Von Robert von Rimscha Horst Seehofer sieht eine „Herkulesarbeit“ auf sich zukommen. Und Edmund Stoiber beschreibt ein „sehr ehrgeiziges Ziel".

Von Robert von Rimscha

Horst Seehofer sieht eine „Herkulesarbeit“ auf sich zukommen. Und Edmund Stoiber beschreibt ein „sehr ehrgeiziges Ziel". Beide meinten das Gleiche: Die Reform der sozialen Sicherungssysteme. Jener, der die Arbeit schultern soll, ist der Ex-Gesundheitsminister. Stoiber stellte ihn am Dienstag als sechstes Mitglied seines Kompetenzteams in Berlin vor. Sozialversicherungsbeiträge von unter 40 Prozent stehen im Wahlprogramm der Union, zurzeit liegen sie bei 41,3 Prozent. Stoiber will die Reduzierung erreichen, indem die Arbeitslosenversicherung bis 2006 um mindestens einen Prozentpunkt gesenkt wird. Voraussetzung wäre aber, dass Kranken- und Rentenbeiträge nicht weiter ansteigen. Man werde „alles tun, um sie zu halten“, man werde dafür arbeiten, dass weitere Steigerungen „möglichst unterbleiben“ – in solch vorsichtigen Formulierungen sprachen der Kanzlerkandidat und sein Sozialpolitiker über das schwierige Vorhaben.

Auch persönlich sei er sehr froh, „um nicht zu sagen glücklich“, dass Seehofer sein Team verstärke, sagte Stoiber. Der Ingolstädter hat die ungewöhnlichsten Monate seines Lebens hinter sich. Was im Dezember wie eine Grippe begann, entpuppte sich als schwere Entzündung des Herzmuskels. Wochenlang zögerte Seehofer den Gang zum Arzt hinaus. Dann war es fast zu spät. In der Intensivstation wurde ihm offenbart, dass es nur zwei Optionen gab: Transplantation oder Gottesvertrauen. Seehofer wurde absolute Ruhe verordnet. Sein Herz schaffte gerade noch zehn Prozent seiner normalen Leistung.

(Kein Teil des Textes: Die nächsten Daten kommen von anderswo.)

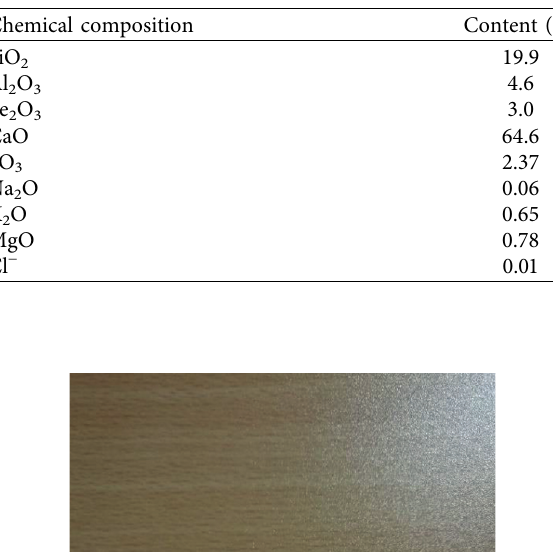
Table 1: Chemical composition of cement.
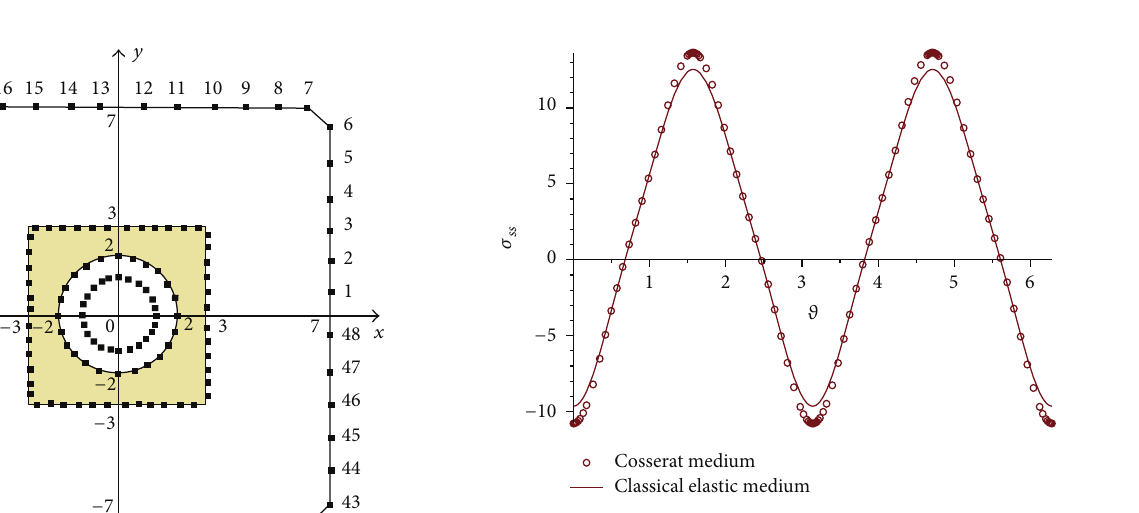
Figure 7: Graphs of the distribution of stress 𝜎 𝑠𝑠 along the hole contour for the classical elastic medium and the Cosserat medium for domain Ω 1 .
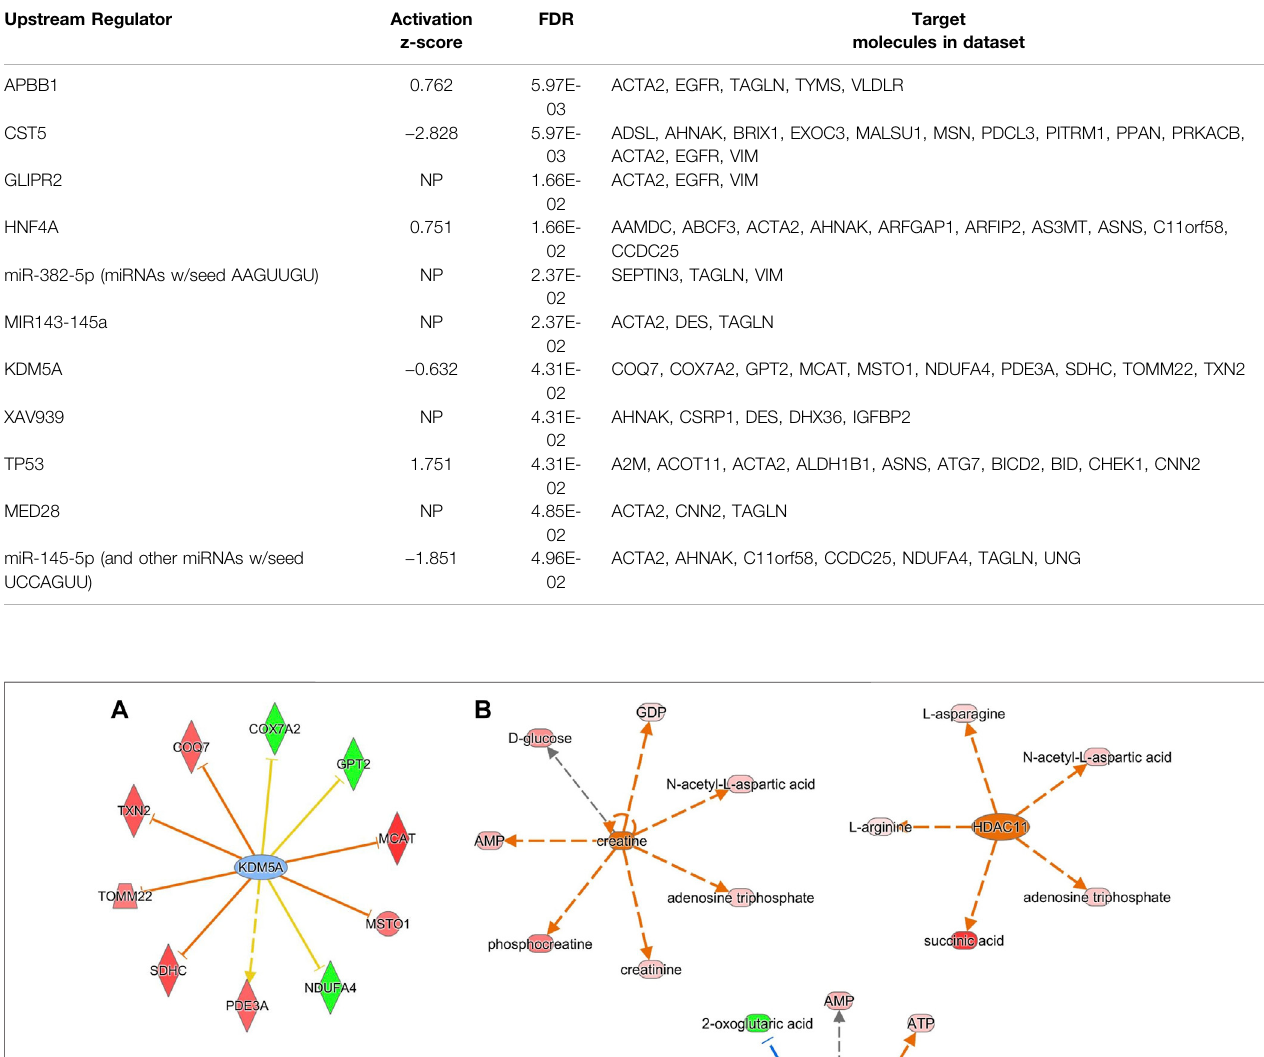
TABLE 3 | Analysis of upstream regulators generated from protein changes between MitoPPX and Wt cells identi fi ed using IPA software. The 11 predicted upstream regulatorswithanFDRsetat0.05arelistedbelow.Theactivationz-scorecanbeusedtoinferlikelyactivationstatesoftheupstreamregulatorsbasedonthedirectionof protein abundance change in the dataset, i.e. a negative activation z score indicates that the upstream regulator is downregulated in MitoPPX cells compared to Wt. NP indicates no prediction of activation status was generated by the IPA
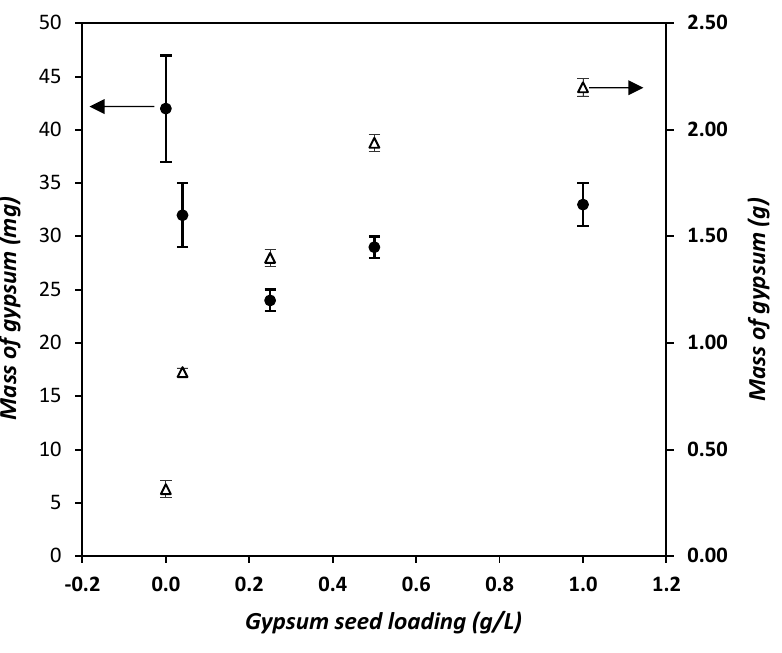
Figure 8. Seed loading against mass of gypsum scale deposited on the tube and mass of gypsum crystallized in the bulk solution.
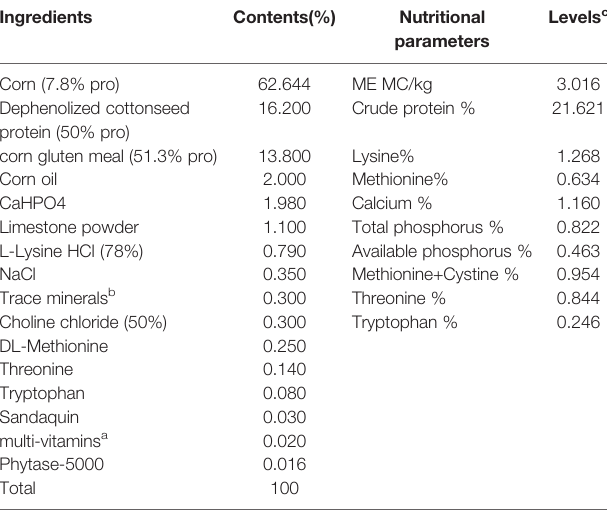
TABLE 1 | Test diet composition and nutrition level (air-dry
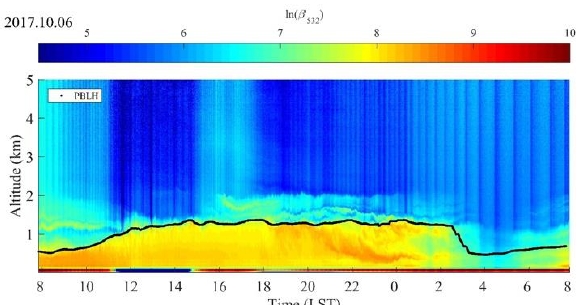
Figure 2. The aerosol layer height retrieved from wavelet covariance transform method in Beijing in Oct. 6, 2017. The lines connected by black dots in the figure represent the retrieved PBLH. The horizontal axis represents the local standard time (LST) and the vertical axis represents the height. Colorbar denotes the logarithm of the attenuated backscattering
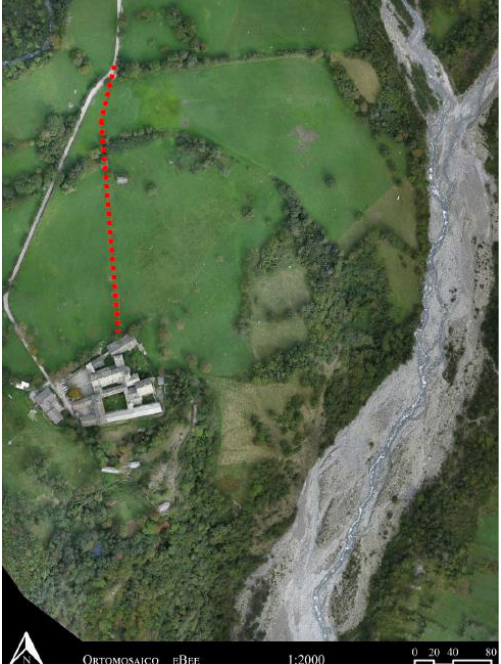
Figure 4. 1:2000 scale orthomap with the ancient access route highlighted in red.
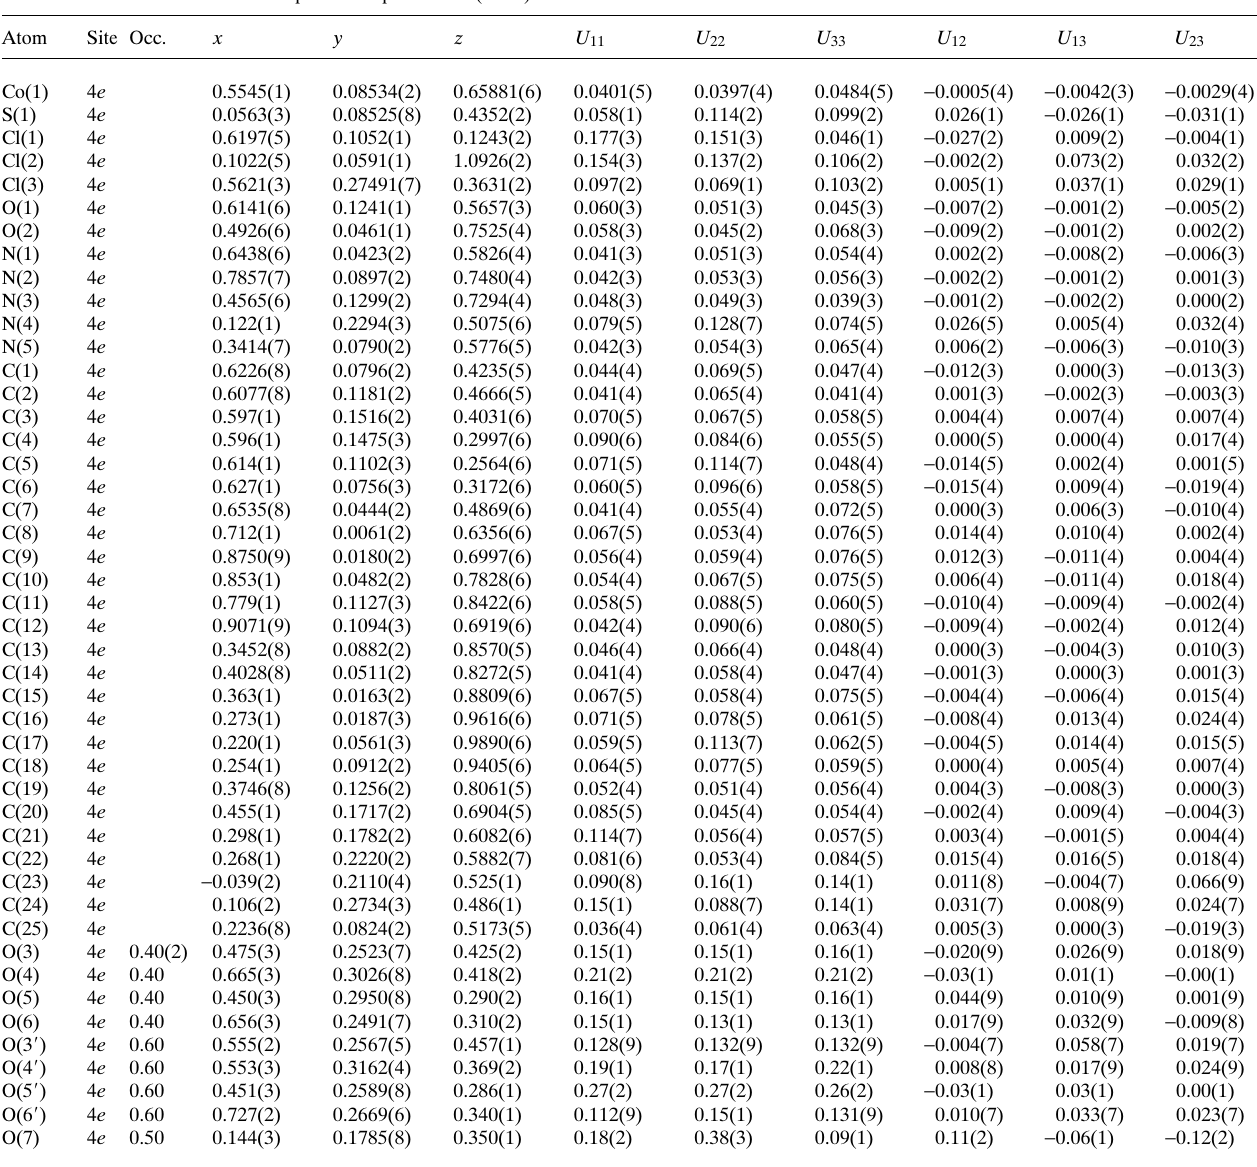
Table 3. Atomic coordinates and displacement parameters (in Å 2 ) .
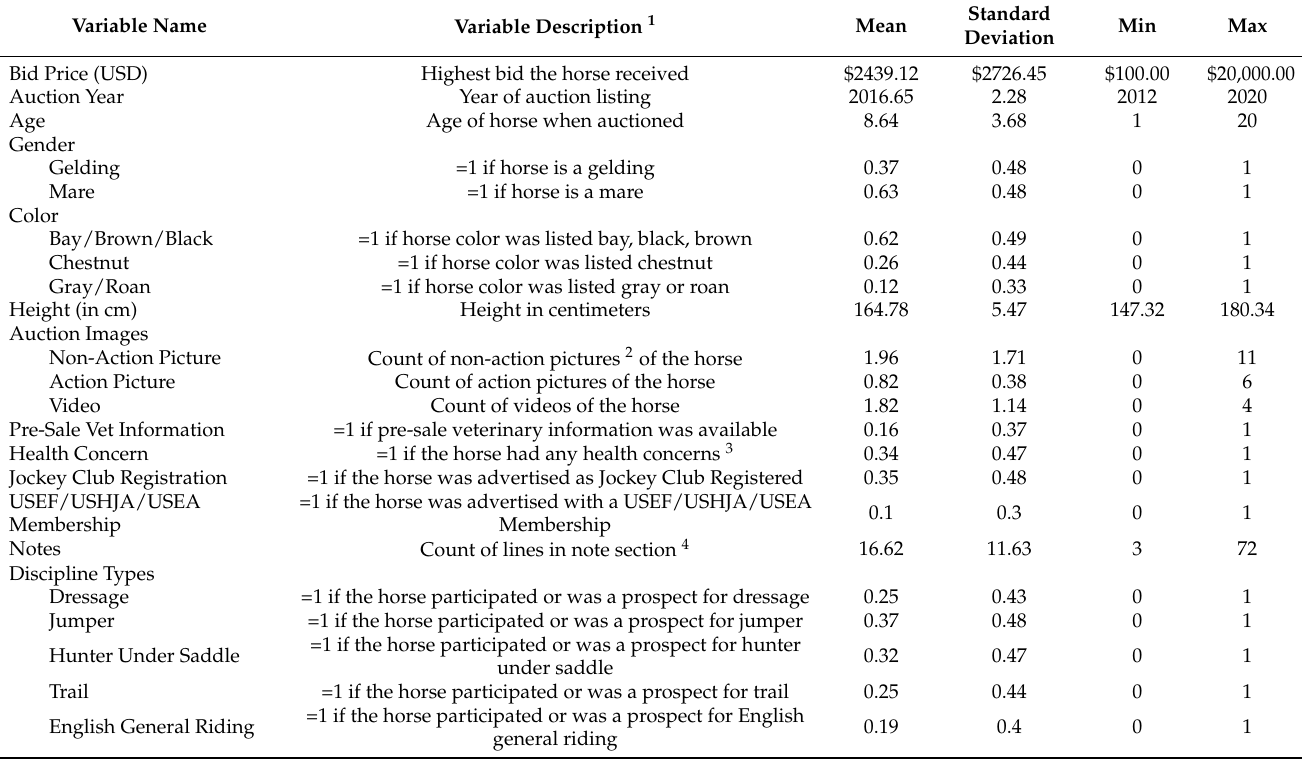
Table 1. Thoroughbred Online Auction Data Description and Summary, 2012–2020 (n =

Es folgten fünf Wochen Klinikaufenthalt, Reha-Klinik und Therapie schlossen sich an. Zu Ostern wurde Seehofer entlassen; sein Herz hatte wieder 50 Prozent der Normalleistung erreicht. Jetzt ist er 53 geworden und fast wieder der Alte. Als Seehofer am Dienstag die „strikte Patientenorientierung“ des Gesundheitssystems als „Kernpunkt“ seiner Vorstellungen bezeichnete, fehlte der Hinweis auf die eigene Krankheit nicht. Als weitere Reform benannte er die Aufhebung der starren Budgets, die durch mehr Wettbewerb, Selbstbestimmung und Patienteninformationen ersetzt werden sollen.

Stoiber sieht dies als Abschied von der „rot-grünen Zwei-Klassen-Medizin". In der Rentenpolitik kündigte er eine Rückkehr zum demografischen Faktor an, der das Rentenniveau an den Altersaufbau in Deutschland koppelt. Aus den elf Kriterien, die zur Zertifizierung von Riester-Renten nötig sind, sollen zwei werden. Vor allem soll das Wohneigentum als Altersvorsorge voll anerkannt werden. Als entscheidend für alle sozialpolitischen Reformen nannte Stoiber wirtschaftliche Genesung. „In Wahrheit betreibt derjenige sozialen Raubbau, der Deutschland zum wirtschaftlichen Schlusslicht in Europa gemacht hat.“ Angela Merkel sagte, dass die „sehr unterschiedlichen Vorstellungen“ der Sozial- und Wirtschaftspolitiker innerhalb der Union ein Grund für die Wahlniederlage 1998 gewesen seien. Heute sei das anders, so die CDU-Chefin. Heute habe die Union die Wirtschafts- und Sozialpolitik „in einen gemeinsamen Ordnungsrahmen gebracht".